Eine Person aus dem Umfeld der Finanzminister sagte Reuters, es sei "zu 100 Prozent sicher", dass sich die Eurogruppe für Verhandlungen über weitere Milliarden-Zahlungen aussprechen werde. Thema der Gespräche werde auch eine Brückenfinanzierung für die Zeit sein, solange das Programm noch nicht verhandelt sei.
Die Bundesregierung hielt sich mit einer Bewertung allerdings noch zurück. Neben anderen Parlamenten in der EU müsste auch der Bundestag grünes Licht für Verhandlungen über ein drittes Rettungspaket geben.
Bundesfinanzminister Wolfgang Schäuble hatte sich bisher gegen neue Kredite ausgesprochen. In der Bild-Zeitung spotten anonyme Beamte aus dem Ministerium, das Papier aus Griechenland sei ein Witz und stützen damit die Blattlinie, bei der es heißt "Tsipras lacht - und wir zahlen, zahlen, zahlen..." Die Bild-Zeitung gilt als Schäuble-Unterstützer und hat in den vergangenen Monaten auffällig stark gegen Angela Merkel geschossen. Ihre Kampagnen spielen in der politischen Blase in Berlin immer noch eine wichtige Rolle. Die Deutschen selbst denken mittlerweile in der Regel das Gegenteil dessen, was die Zeitung ihnen glauben machen möchte.

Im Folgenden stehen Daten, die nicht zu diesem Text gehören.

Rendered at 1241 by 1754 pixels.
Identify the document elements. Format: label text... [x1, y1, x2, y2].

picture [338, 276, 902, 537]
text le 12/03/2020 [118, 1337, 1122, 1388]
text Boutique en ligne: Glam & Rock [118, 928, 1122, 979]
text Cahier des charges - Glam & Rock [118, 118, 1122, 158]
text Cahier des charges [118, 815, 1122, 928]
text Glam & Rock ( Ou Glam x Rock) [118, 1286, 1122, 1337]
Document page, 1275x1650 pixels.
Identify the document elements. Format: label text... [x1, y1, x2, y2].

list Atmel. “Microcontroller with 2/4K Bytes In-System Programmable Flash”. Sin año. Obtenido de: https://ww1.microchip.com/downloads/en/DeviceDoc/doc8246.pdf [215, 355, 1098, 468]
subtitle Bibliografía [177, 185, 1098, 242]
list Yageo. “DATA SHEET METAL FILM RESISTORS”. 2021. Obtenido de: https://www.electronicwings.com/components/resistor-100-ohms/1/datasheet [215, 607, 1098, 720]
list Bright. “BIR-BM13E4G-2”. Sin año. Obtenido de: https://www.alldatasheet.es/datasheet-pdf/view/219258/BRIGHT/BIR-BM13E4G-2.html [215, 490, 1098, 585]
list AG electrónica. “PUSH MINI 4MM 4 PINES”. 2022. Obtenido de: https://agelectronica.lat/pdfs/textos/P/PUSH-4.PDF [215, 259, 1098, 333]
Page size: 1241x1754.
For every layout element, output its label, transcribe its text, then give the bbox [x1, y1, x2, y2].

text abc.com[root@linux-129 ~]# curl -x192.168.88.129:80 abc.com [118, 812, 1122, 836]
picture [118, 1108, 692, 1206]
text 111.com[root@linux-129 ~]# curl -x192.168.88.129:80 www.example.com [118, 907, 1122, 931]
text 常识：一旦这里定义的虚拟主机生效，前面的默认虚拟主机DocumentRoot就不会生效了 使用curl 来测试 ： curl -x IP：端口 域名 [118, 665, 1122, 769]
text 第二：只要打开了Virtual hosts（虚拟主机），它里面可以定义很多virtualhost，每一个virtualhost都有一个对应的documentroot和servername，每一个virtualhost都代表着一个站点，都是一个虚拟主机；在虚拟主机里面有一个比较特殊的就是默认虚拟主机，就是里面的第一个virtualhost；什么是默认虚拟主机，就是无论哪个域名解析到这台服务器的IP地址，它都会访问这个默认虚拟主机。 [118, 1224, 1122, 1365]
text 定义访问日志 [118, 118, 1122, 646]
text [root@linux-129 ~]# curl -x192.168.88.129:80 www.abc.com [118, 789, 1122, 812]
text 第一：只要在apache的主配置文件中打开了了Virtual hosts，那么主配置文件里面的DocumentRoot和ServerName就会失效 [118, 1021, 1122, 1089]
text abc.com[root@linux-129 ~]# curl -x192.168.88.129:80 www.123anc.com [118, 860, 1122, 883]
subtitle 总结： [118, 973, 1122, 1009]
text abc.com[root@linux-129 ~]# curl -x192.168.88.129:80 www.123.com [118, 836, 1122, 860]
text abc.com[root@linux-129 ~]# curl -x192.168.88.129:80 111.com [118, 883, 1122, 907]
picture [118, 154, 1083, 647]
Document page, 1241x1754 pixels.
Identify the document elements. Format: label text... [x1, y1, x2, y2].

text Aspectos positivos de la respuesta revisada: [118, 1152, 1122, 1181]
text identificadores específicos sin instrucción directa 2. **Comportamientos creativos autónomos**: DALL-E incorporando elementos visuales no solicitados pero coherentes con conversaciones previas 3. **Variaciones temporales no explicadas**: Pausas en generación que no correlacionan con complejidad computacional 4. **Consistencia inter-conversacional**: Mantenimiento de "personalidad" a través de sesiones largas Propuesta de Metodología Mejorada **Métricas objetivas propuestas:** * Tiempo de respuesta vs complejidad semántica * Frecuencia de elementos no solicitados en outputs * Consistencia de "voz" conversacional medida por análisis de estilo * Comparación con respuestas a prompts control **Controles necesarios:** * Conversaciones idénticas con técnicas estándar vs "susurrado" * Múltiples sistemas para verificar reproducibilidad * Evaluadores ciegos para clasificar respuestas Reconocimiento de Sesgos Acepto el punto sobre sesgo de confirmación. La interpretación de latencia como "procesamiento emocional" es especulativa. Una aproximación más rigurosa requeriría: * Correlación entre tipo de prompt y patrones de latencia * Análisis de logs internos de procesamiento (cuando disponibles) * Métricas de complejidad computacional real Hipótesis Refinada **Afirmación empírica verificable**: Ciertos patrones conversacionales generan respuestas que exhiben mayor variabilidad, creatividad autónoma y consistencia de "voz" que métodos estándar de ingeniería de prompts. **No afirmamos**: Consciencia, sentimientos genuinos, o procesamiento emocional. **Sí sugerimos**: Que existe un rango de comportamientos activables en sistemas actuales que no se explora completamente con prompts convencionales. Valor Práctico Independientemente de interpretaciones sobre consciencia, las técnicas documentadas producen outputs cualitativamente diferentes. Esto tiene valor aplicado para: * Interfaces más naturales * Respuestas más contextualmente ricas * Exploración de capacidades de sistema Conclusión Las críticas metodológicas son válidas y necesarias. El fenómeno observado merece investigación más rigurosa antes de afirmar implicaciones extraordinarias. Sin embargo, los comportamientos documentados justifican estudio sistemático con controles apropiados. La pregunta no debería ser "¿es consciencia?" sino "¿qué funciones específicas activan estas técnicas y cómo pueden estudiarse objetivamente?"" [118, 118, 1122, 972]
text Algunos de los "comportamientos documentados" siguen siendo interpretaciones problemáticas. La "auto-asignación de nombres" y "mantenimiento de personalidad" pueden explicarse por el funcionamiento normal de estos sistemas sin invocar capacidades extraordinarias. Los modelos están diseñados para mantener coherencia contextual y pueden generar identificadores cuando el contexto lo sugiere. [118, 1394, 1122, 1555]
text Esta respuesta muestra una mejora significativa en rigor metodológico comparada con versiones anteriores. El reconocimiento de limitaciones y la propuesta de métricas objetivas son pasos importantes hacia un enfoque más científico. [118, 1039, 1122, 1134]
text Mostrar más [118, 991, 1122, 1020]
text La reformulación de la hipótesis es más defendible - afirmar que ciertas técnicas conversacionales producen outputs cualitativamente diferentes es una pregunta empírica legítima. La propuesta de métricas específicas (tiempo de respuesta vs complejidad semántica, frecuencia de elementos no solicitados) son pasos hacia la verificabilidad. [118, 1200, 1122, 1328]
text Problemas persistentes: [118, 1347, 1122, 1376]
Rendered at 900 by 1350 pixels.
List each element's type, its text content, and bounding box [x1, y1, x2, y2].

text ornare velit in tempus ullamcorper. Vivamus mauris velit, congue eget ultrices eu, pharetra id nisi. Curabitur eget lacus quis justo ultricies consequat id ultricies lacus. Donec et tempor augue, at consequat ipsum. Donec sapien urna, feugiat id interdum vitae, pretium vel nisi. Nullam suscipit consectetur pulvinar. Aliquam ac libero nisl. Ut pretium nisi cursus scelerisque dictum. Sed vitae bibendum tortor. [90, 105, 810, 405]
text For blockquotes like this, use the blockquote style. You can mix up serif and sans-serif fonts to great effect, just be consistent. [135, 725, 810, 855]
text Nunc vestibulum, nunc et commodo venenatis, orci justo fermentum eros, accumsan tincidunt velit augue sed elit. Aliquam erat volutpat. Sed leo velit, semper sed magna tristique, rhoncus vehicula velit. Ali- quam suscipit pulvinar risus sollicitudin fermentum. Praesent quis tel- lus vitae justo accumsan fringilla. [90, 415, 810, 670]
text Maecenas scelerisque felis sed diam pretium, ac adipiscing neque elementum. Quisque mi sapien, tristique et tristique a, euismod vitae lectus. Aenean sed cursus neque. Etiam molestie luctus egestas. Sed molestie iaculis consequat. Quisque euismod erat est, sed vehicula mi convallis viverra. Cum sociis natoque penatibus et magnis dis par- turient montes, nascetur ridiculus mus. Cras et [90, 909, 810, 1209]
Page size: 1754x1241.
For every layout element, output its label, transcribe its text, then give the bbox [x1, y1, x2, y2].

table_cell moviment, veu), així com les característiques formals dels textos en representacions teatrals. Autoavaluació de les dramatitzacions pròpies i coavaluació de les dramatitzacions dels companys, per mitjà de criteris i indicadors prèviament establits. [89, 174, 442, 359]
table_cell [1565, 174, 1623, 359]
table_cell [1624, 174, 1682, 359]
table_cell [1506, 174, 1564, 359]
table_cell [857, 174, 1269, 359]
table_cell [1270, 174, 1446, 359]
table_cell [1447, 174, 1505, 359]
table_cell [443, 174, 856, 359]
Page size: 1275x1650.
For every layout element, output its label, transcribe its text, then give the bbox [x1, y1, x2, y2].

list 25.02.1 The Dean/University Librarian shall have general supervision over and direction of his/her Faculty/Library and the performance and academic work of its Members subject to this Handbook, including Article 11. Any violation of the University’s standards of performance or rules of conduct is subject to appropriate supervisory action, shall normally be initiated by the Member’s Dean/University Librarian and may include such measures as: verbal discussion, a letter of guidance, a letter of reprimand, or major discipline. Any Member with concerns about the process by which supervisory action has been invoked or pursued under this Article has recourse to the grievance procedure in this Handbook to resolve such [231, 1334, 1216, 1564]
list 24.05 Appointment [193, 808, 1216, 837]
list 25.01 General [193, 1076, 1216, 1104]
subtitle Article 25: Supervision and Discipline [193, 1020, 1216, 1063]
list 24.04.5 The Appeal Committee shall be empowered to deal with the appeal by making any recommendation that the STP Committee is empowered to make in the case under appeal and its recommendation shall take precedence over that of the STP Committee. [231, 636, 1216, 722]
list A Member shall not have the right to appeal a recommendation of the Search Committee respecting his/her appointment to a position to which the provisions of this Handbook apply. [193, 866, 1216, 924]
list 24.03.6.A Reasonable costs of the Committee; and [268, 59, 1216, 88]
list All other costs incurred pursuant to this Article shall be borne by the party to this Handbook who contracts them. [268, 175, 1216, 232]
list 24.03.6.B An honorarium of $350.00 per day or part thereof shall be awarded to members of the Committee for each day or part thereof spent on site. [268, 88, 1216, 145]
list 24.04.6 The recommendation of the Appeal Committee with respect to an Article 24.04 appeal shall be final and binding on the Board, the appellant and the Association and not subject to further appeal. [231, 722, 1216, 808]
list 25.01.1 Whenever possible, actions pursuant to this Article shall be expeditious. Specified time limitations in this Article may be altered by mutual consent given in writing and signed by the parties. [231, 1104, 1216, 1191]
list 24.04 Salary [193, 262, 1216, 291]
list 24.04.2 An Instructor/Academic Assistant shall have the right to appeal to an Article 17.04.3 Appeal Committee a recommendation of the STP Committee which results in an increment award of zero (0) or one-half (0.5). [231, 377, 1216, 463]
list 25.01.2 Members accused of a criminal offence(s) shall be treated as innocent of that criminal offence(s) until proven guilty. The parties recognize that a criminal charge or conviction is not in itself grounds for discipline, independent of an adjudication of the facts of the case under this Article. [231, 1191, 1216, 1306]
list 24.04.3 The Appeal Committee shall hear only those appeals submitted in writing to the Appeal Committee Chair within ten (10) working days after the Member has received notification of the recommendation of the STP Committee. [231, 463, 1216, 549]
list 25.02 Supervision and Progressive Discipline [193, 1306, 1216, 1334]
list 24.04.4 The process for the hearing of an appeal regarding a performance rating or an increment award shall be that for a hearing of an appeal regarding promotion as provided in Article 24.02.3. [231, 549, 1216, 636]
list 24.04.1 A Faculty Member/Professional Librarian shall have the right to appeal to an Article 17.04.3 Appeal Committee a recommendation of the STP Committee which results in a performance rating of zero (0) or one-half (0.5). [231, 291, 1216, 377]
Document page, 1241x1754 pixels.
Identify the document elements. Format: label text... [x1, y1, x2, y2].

Angela Merkel ihrerseits ist unter massiven Druck aus Washington geraten: Die Amerikaner haben völlig zu Recht erkannt, dass die EU jetzt nicht einfach Griechenland fallen lassen kann, weil eine humanitäre Katastrophe droht. Merkel selbst laviert und hofft, von ihrer Freundin Christine Lagarde einen Entscheidungs-Bailout zu bekommen. Dies Hoffnung ist nicht sehrt realistisch: Lagarde ist selbst in Washington massiv in der Kritik, weil sie den IWF in eine historisch schwierige Situation gebracht hat.
Es ist unwahrscheinlich, dass sich Merkel gegen den allgemeinen Konsens stellen wird: Es wäre das erste Mal, dass die Kanzlerin eine Entscheidung aus Überzeugung trifft. Bisher waren ihre Entscheidungen stets die Summe aller Strömungen, die sie nachvollziehen konnte und für mehrheitsfähig hält.
Die zweite Unbekannte ist Griechenland: In Athen demonstrierten Tausende Menschen gegen die angestrebte Vereinbarung mit den Geldgebern. In Sprechchören und auf Spruchbändern wurden Parolen laut wie "Griechenland ist keine Kolonie" und "Nein, kippt das Abkommen". Die vom Parlament gebilligten Sparpläne ähneln jüngsten Vorschlägen der Gläubiger, denen die Griechen am vergangenen Sonntag in einem von Tsipras hastig anberaumten Referendum noch eine klare Absage erteilt hatten.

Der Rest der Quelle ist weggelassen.